Original authors: J. Baxter, A. Dominguez, J. D. Finke, A. Desai, M. Ajello, A. Banerjee, Dieter Hartmann, Vaidehi S. Paliya

Published 2026-04-13
📖 4 min read☕ Coffee break read

This is an AI-generated explanation of the paper below. It is not written or endorsed by the authors. For technical accuracy, refer to the original paper. Read full disclaimer

The Big Picture: The Cosmic "Fog"

Imagine the universe is a giant, dark room. You know there are people in there (stars and galaxies) because you can see their flashlights. But there is also a faint, glowing fog filling the entire room. This fog is made of all the light that has ever been emitted by every star and galaxy since the beginning of time. Astronomers call this the Extragalactic Background Light (EBL).

For a long time, scientists have been trying to measure exactly how thick this "fog" is. They have two main ways to do it:

  1. The Direct Look: Trying to see the fog directly with a super-sensitive camera. (Problem: The "fog" of our own solar system—sunlight bouncing off dust—gets in the way and blinds the camera.)
  2. The Galaxy Count: Counting every single star and galaxy we can see and adding up their light. (Problem: What if there are faint, invisible stars we missed?)

The New Detective Tool: Cosmic "Fog" Sensors

This paper introduces a clever new way to measure the fog. Instead of looking at the fog, the scientists look at how the fog affects things passing through it.

Imagine you are in a room full of thick fog. If you shout, your voice gets muffled. If you shine a very bright, high-energy laser beam through the fog, the beam gets weaker the further it travels because the fog particles absorb the light.

In space, the "laser beams" are Gamma Rays (super-high-energy light) coming from distant black holes (blazars). The "fog" is the EBL. When a Gamma Ray hits a photon from the EBL, they smash together and disappear, turning into matter (electrons and positrons). This is called pair production.

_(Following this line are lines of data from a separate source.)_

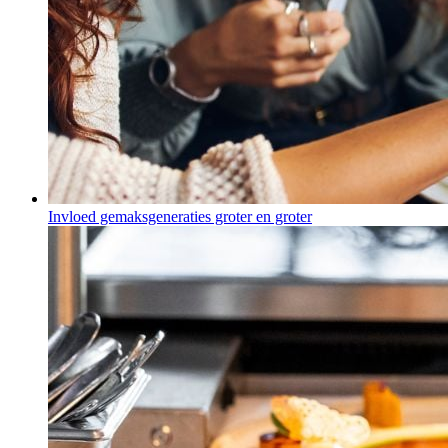
Invloed gemaksgeneraties groter en groter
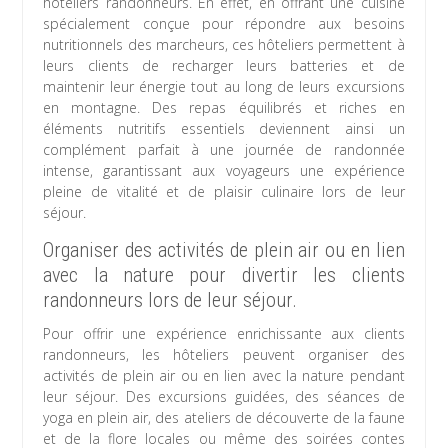
hôteliers randonneurs. En effet, en offrant une cuisine
spécialement conçue pour répondre aux besoins
nutritionnels des marcheurs, ces hôteliers permettent à
leurs clients de recharger leurs batteries et de
maintenir leur énergie tout au long de leurs excursions
en montagne. Des repas équilibrés et riches en
éléments nutritifs essentiels deviennent ainsi un
complément parfait à une journée de randonnée
intense, garantissant aux voyageurs une expérience
pleine de vitalité et de plaisir culinaire lors de leur
séjour.
Organiser des activités de plein air ou en lien
avec la nature pour divertir les clients
randonneurs lors de leur séjour.
Pour offrir une expérience enrichissante aux clients
randonneurs, les hôteliers peuvent organiser des
activités de plein air ou en lien avec la nature pendant
leur séjour. Des excursions guidées, des séances de
yoga en plein air, des ateliers de découverte de la faune
et de la flore locales ou même des soirées contes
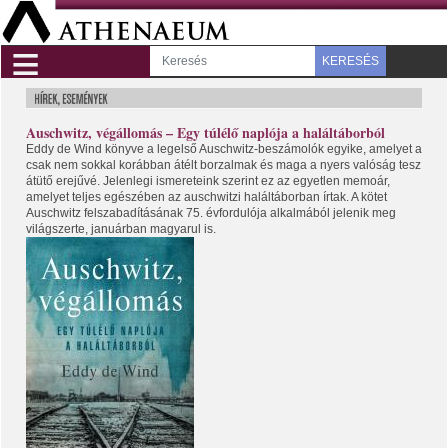
≡
KERESÉS
Auschwitz, végállomás – Egy túlélő naplója a haláltáborból
Eddy de Wind könyve a legelső Auschwitz-beszámolók egyike, amelyet a
csak nem sokkal korábban átélt borzalmak és maga a nyers valóság tesz
átütő erejűvé. Jelenlegi ismereteink szerint ez az egyetlen memoár,
amelyet teljes egészében az auschwitzi haláltáborban írtak. A kötet
Auschwitz felszabadításának 75. évfordulója alkalmából jelenik meg
világszerte, januárban magyarul is.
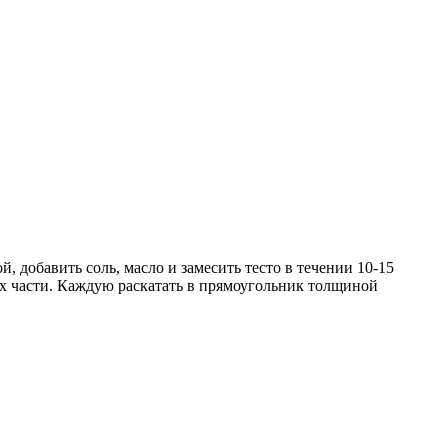
, добавить соль, масло и замесить тесто в течении 10-15
ных части. Каждую раскатать в прямоугольник толщиной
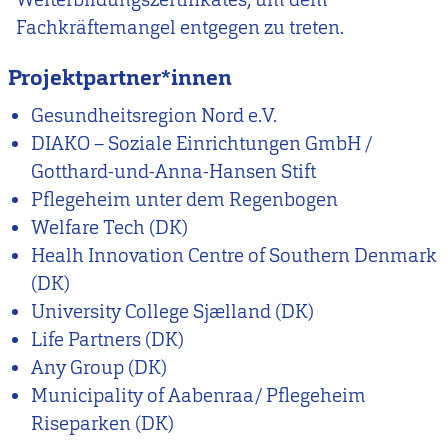
Fachkräftemangel entgegen zu treten.
Projektpartner*innen
Gesundheitsregion Nord e.V.
DIAKO – Soziale Einrichtungen GmbH /
Gotthard-und-Anna-Hansen Stift
Pflegeheim unter dem Regenbogen
Welfare Tech (DK)
Healh Innovation Centre of Southern Denmark
(DK)
University College Sjælland (DK)
Life Partners (DK)
Any Group (DK)
Municipality of Aabenraa/ Pflegeheim
Riseparken (DK)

The key rule is: The thicker the fog, the more the laser beam gets dimmed.

What the Scientists Did

The team, led by J. Baxter, acted like cosmic detectives. They gathered data from 45 distant black holes using powerful ground-based telescopes (like H.E.S.S., MAGIC, and VERITAS). They looked at 268 different "snapshots" (spectra) of the light coming from these black holes.

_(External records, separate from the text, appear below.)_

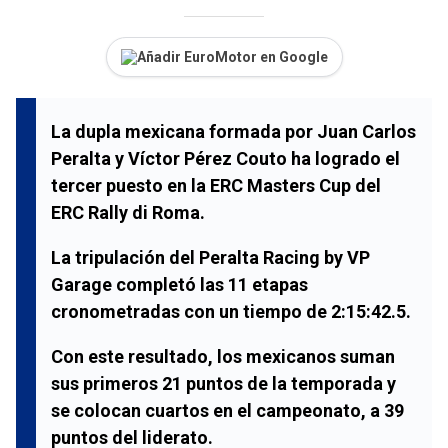
Añadir EuroMotor en Google
La dupla mexicana formada por
Juan Carlos
Peralta
y
Víctor Pérez Couto
ha logrado el
tercer puesto en la
ERC Masters Cup
del
ERC Rally di Roma
.
La tripulación del
Peralta Racing by VP
Garage
completó las
11 etapas
cronometradas con un tiempo de
2:15:42.5
.
Con este resultado, los mexicanos suman
sus primeros
21 puntos
de la temporada y
se colocan
cuartos
en el campeonato, a
39
puntos
del liderato.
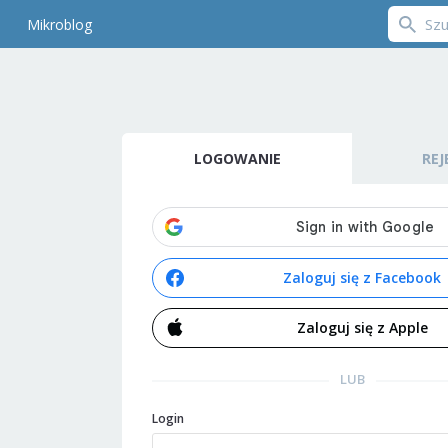
Mikroblog
LOGOWANIE
REJ
Zaloguj się z Facebook
Zaloguj się z Apple
LUB
Login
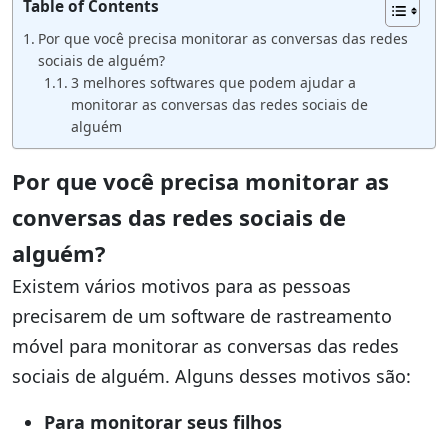
Table of Contents
Por que você precisa monitorar as conversas das redes
sociais de alguém?
3 melhores softwares que podem ajudar a
monitorar as conversas das redes sociais de
alguém
Por que você precisa monitorar as
conversas das redes sociais de
alguém?
Existem vários motivos para as pessoas
precisarem de um software de rastreamento
móvel para monitorar as conversas das redes
sociais de alguém. Alguns desses motivos são:
Para monitorar seus filhos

They asked a simple question: "How much of this light was eaten by the cosmic fog?"

By measuring exactly how much the light was dimmed, they could calculate the density of the fog (the EBL) right here in our local neighborhood of the universe.

The "Fog" vs. The "Galaxy Count"

Once they calculated the fog density, they compared it to the "Galaxy Count" method (adding up all the known stars).

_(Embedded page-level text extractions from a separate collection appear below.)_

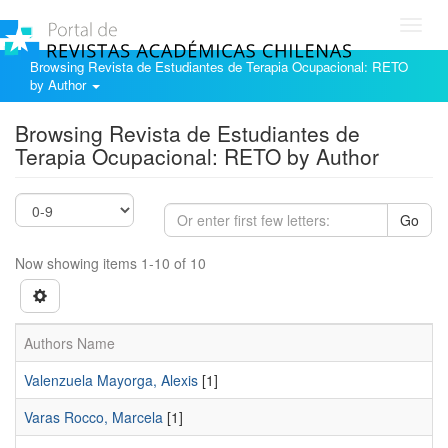
Toggl
navig
Browsing Revista de Estudiantes de Terapia Ocupacional: RETO
by Author
Browsing Revista de Estudiantes de
Terapia Ocupacional: RETO by Author
Go
Now showing items 1-10 of 10
Authors Name
Valenzuela Mayorga, Alexis
[1]
Varas Rocco, Marcela
[1]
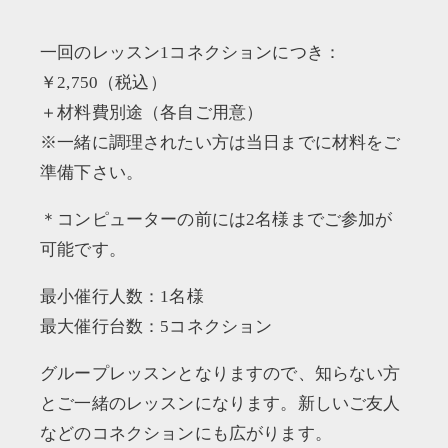
一回のレッスン1コネクションにつき：
￥2,750（税込）
＋材料費別途（各自ご用意）
※一緒に調理されたい方は当日までに材料をご
準備下さい。
＊コンピューターの前には2名様までご参加が
可能です。
最小催行人数：1名様
最大催行台数：5コネクション
グループレッスンとなりますので、知らない方
とご一緒のレッスンになります。新しいご友人
などのコネクションにも広がります。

  • The Result: The two methods matched almost perfectly!
  • The Analogy: Imagine you are trying to guess how much water is in a swimming pool.
    • Method A: You count every single raindrop that fell into the pool.
    • Method B: You measure how much the water level rose.
    • The Paper's Finding: The water level rise matched the raindrop count exactly.

This is huge news because it tells us that we have found almost all the light in the universe. There aren't many "hidden" stars or mysterious sources of light that we missed. The "fog" is made almost entirely of the light from the galaxies we can already see.

The "Excess" Mystery

However, there was one weird glitch. Some older measurements (from satellites like IRTS and CIBER) suggested there was more fog than the galaxy count could explain. It was like the water level rising higher than the raindrops accounted for.

The new study says: "No, those older measurements were probably wrong."

Why? Because the older measurements were taken from inside our solar system, where sunlight bouncing off dust (Zodiacal light) creates a "glare" that makes the fog look brighter than it really is. The new study, using the Gamma Ray "laser" method, proves that the fog is actually much dimmer and matches the galaxy count perfectly. The "extra" light reported by the old satellites was likely just a measurement error caused by the glare of our own solar system.

The Bottom Line

  1. We know the fog: By using high-energy gamma rays as a "probe," the scientists measured the local cosmic background light with high precision.
  2. Galaxies rule: The light from all the known galaxies accounts for nearly 100% of this background light. There is very little room for any "mystery light" from unknown sources.
  3. Old data was noisy: The confusing "extra light" seen in previous studies was likely just an illusion caused by sunlight in our own solar system.

In short: The universe is exactly as bright as we thought it would be if we just added up all the stars we can see. The cosmic fog is real, but it's not hiding any secrets.